··· Extrait du document

Arrêt du déploiement des énergies renouvelables au profit de la relance du parc nucléaire

Le fiasco du projet d’EPR de Flamanville ridiculise tous les soutiens à la filière nucléaire : un surcoût de 12 milliards d’euros (soit un triplement du budget initial) et un retard de 6 ans pour une centrale déjà à l’arrêt pour non-conformité d’organes de sûreté essentiels : quelle réussite ! Au-delà des considérations de sécurité publique et de la « pochette-surprise » des déchets et du démantèlement léguée à nos descendant.es, ce bilan économique désastreux devrait disqualifier la relance de cette filière. Par ailleurs, cet été, les centrales situées au bord du Rhône ont dû réduire leur production en raison de la température du fleuve. Pour le même budget, des millions de Françaises et de Français auraient pu voir leur logement isolé thermiquement : la sobriété est le levier le plus puissant de la délicate équation de l’énergie décarbonée.

Nos voisins européens nous distancent actuellement sur le front des énergies renouvelables : nous devons redéployer dans un cadre contrôlé et public les moyens de production éolien, solaire, biomasse et géothermiques dans le respect des exigences des écosystèmes t de la biodiversité.

L’austérité sociale et les renoncements écologiques ne sont pas des réponses à la crise financière engendrée par le recul de la collecte des recettes auprès des ultra-riches et des multinationales. Leurs revenus et dividendes n’ont jamais progressé aussi vite au mépris de la solidarité nationale. Le pacte républicain repose sur la justice fiscale qui doit être restaurée d’urgence.

Si un gouvernement conforme à la dynamique du Nouveau Front Populaire est nommé dans les semaines suivantes, voici les trois moratoires que je lui soumettrai en cohérence avec le pacte programmatique législatif de l’été 2024 :

GEL DE LA REFORME DES RETRAITES : contrairement à ce que dit souvent Gorges en conseil municipal, le capitalisme n’est plus le vecteur de l’augmentation de l’espérance de vie qui justifierait de repousser toujours plus tard l’âge légal du départ en retraite. Dans son ouvrage « pour l’Etat socio-écologique », l'économiste Eloi Laurent souligne que le bilan démographique dressé par l’INSEE pour 2022 montre la régression de l’espérance de vie depuis la réforme des retraites de 2014 : l’espérance de vie des femmes à la naissance a davantage baissé de 2014 à 2022 que n’a légèrement augmenté celle des hommes, cette évolution à la baisse étant encore plus marquée pour l’espérance de vie à 60 ans.

······
··· Données présentées

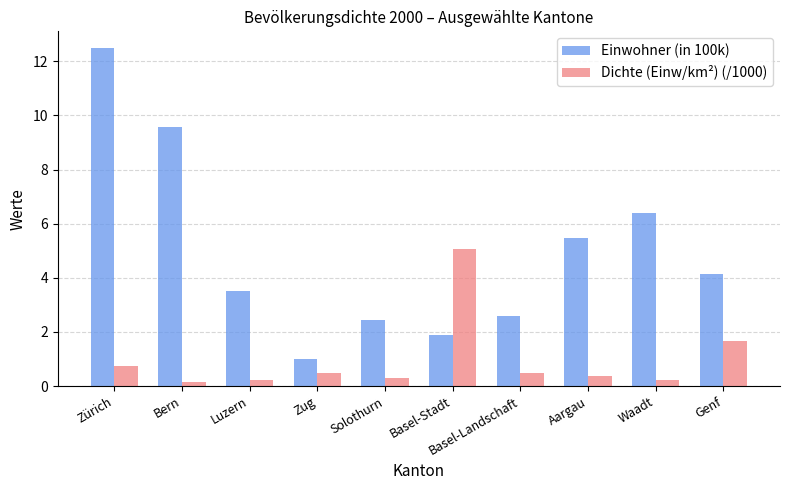

How many distinct data groups are displayed?

2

······

▶ **Consigne**:
D'après l'extrait consacré à la relance du parc nucléaire, à combien s'élève le surcoût du projet d'EPR de Flamanville ?

▶ **Réponse attendue**:
Le surcoût s'élève à 12 milliards d'euros, soit un triplement du budget initial.